Career CFL statistics
- Games played: 1
- Stats at CFL.ca
- Stats at Pro Football Reference

= Ayo Oyelola =

English gridiron football player (born 1998)

Ayo Oyelola (born 19 October 1998) is an English professional gridiron football safety.

==Early life==
From East London, Oyelola was a soccer player in his youth, and featured in the academy at teams such as Chelsea, Southend United, Dagenham and Redbridge and Ebbsfleet. He started playing American football at the University of Nottingham, where he graduated with a law degree in 2020.

==Professional career==
===Winnipeg Blue Bombers (first stint)===
Oyelola started out as a linebacker before transitioning to safety. He was drafted 22nd in the 2021 CFL global draft by Winnipeg Blue Bombers. Oyelola made his debut for the Winnipeg Blue Bombers in the Canadian Football League on 20 November 2021 against the Calgary Stampeders.

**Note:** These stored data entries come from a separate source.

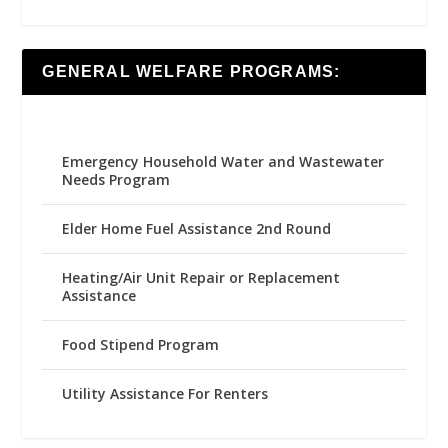
GENERAL WELFARE PROGRAMS:
Emergency Household Water and Wastewater
Needs Program
Elder Home Fuel Assistance 2nd Round
Heating/Air Unit Repair or Replacement
Assistance
Food Stipend Program
Utility Assistance For Renters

===Jacksonville Jaguars===
In December 2020, it was announced that Oyelola had been one of eleven athletes from around to world to selected to participate in the NFL International Player Pathway (IPP). He did not secure a contract with an NFL team and decided to play in the CFL. In January 2022 it was announced that he was again selected to be a part of the NFL IPP, this time involving 13 athletes from around the world. He was signed by the Jacksonville Jaguars later that year. He was waived by the Jaguars on 30 August 2022. Oyelola re-signed with Jacksonville's practice squad the next day and spent the remainder of the season on the practice squad.

On 23 January 2023, he signed a reserve/futures contract with the Jaguars, but was waived again on 29 August, the conclusion of training camp. He later re-signed to the team's practice squad, where he spent the remainder of the season. On 9 January 2024, Oyelola signed a reserve/futures contract with the Jaguars. He was waived on 15 April.

===Pittsburgh Steelers===
On 2 September 2024, Oyelola was signed to a one year contract by the Pittsburgh Steelers, and joined their practice squad. He was released on 11 January 2025.

===Winnipeg Blue Bombers (second stint)===
Oyelola signed with the Blue Bombers' practice roster on 3 September 2025. He was released on 8 September 2025.

===Alpine Rams===
On 27 March 2026, Oyelola signed with the Alpine Rams of the American Football League Europe.

===Winnipeg Blue Bombers (third stint)===
Oyelola was signed to the Blue Bombers' practice roster again on 8 June 2026. He was released on August 25.